Sunday, July 4, 2010

Copyrights part 2

by Armand Cabrera

One of my readers wrote for some further information and clarifications about copyrights and I thought they would be of interest to everyone so here they are.

If an artist copies a work and clearly ‘attributes’ it to the other artist, is it then okay to sell it as a copy? Only if the artist is dead?

 John Singer Sargent

If you copy the work of a dead artist (as an example let’s say Sargent) you must use the phrase After John Singer Sargent and then your name, as part of the signature on the front of the painting. To copy the work of a living artist and sell it you must obtain their permission. Museums have strict standards for copy work so if you are planning to copy paintings in a museum check their rules and registration policies. Usually museums don’t want you to copy a painting in the same size as the original.
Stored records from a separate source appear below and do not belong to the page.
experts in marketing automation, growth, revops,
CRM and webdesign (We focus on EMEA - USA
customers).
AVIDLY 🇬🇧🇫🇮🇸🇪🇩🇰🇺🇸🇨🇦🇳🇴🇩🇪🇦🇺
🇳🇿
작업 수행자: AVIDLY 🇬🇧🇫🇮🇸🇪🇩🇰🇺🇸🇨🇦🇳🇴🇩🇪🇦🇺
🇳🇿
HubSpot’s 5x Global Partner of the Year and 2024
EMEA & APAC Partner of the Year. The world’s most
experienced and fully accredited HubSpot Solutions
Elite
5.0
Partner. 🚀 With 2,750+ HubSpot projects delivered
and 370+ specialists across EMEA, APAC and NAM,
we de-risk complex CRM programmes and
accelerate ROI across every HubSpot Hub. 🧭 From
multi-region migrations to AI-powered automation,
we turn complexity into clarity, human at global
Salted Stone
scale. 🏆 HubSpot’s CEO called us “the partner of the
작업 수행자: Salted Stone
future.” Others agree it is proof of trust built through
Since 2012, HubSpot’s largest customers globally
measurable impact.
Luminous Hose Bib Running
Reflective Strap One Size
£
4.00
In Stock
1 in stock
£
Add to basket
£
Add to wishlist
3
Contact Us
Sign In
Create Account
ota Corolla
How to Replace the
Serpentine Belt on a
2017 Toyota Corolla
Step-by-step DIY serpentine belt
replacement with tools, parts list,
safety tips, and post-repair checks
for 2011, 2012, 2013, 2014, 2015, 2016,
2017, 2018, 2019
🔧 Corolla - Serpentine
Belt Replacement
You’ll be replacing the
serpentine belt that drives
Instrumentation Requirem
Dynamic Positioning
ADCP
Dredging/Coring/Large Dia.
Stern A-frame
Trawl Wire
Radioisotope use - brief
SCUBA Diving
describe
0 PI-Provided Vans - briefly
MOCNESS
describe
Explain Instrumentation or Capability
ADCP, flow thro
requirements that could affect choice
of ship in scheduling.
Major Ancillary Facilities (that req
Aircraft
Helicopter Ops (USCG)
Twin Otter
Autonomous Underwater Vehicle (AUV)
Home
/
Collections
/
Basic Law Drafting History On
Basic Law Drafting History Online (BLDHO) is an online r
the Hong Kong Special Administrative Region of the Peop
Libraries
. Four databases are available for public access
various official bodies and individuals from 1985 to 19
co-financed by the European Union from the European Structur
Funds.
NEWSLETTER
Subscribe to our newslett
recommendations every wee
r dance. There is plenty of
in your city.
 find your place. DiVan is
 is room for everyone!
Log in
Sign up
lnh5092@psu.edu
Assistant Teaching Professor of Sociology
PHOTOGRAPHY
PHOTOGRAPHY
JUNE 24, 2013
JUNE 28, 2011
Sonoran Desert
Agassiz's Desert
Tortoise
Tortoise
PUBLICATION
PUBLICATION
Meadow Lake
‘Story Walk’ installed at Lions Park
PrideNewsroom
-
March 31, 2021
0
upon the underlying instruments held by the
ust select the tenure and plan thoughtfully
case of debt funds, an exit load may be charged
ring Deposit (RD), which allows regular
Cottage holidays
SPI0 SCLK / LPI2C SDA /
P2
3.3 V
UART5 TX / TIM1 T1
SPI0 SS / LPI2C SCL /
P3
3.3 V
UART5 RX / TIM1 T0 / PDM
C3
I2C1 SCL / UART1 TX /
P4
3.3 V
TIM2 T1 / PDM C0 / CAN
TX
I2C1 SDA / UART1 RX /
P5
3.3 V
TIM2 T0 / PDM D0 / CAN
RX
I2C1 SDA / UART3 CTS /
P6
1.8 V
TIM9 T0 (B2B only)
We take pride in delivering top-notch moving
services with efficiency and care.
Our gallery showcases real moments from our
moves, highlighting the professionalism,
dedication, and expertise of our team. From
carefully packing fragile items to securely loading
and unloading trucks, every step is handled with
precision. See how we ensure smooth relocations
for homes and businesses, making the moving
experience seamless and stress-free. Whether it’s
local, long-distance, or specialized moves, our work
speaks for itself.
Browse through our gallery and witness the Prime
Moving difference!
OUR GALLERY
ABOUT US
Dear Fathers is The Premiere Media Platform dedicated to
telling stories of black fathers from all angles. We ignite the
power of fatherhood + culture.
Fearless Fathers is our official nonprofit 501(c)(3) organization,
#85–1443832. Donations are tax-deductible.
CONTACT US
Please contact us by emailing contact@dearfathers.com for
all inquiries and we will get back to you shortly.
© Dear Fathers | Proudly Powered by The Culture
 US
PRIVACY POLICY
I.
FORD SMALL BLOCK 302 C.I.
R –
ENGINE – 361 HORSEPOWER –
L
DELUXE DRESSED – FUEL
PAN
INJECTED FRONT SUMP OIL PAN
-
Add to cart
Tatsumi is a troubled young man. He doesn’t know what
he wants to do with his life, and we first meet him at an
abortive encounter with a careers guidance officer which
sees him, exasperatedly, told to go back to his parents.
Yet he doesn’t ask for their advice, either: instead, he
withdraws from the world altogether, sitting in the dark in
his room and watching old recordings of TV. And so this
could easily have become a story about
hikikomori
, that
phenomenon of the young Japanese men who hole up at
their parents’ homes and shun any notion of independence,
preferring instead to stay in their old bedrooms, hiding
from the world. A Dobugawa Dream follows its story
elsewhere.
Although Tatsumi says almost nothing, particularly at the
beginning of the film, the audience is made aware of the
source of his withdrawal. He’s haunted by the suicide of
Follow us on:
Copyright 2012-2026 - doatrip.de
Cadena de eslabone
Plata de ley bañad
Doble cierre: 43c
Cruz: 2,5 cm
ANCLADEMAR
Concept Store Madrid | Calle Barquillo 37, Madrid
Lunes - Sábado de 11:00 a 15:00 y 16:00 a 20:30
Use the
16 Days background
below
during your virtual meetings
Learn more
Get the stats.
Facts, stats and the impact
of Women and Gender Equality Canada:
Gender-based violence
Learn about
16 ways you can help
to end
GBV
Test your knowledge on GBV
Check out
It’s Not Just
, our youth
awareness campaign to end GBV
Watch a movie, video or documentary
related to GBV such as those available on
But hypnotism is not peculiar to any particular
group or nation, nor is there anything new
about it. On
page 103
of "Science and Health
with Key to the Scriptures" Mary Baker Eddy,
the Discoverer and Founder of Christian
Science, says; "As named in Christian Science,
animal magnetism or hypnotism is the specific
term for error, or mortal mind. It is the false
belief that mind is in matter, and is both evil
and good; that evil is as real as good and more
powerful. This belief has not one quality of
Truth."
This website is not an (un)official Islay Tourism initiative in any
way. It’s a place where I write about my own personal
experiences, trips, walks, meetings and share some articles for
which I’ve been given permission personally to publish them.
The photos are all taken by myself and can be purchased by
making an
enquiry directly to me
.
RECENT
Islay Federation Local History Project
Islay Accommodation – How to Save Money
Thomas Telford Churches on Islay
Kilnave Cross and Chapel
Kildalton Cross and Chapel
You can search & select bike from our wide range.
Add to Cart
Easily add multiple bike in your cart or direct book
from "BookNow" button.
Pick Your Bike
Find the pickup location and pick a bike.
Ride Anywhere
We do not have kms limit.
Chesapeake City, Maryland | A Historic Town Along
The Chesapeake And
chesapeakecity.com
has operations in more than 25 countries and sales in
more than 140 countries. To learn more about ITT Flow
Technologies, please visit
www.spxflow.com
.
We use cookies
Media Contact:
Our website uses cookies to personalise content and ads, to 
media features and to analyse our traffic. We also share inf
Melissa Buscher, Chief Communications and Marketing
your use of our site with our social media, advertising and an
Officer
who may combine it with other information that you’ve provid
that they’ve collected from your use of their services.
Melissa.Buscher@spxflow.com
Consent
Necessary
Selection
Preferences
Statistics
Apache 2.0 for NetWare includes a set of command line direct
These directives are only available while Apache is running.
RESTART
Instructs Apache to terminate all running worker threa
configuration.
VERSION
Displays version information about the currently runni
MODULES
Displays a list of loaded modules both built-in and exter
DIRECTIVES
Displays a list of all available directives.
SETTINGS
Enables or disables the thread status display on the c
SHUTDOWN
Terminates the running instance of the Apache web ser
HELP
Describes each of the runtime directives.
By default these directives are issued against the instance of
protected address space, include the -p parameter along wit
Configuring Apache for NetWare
It seems common now for artists to sell prints of their paintings. What about artists who put their own images on t-shirts, calendars, coffee mugs etc? (With a copyright symbol) Are there any ethics or laws here, especially regarding the person who bought the original painting? Maybe even several years earlier before all these merchandising opportunities were available? Do clients object to “their “painting being on a coffee mug? Or does it make their painting more valuable?

Clients may object but the copyright resides with the artist until they give up or transfer those rights in writing. The sale of the original work transfers no copyright for the work and the creator of the work can recreate and sell any reproductions they choose. Whether it makes the original more valuable is debatable.

It is also important to take into consideration the effect selling prints has; if your collectors start dumping your originals back on the market you might want to think twice about selling reproductions. You have to sell a lot of tee shirts and mugs to equal the money you would make from the sale of just one original painting.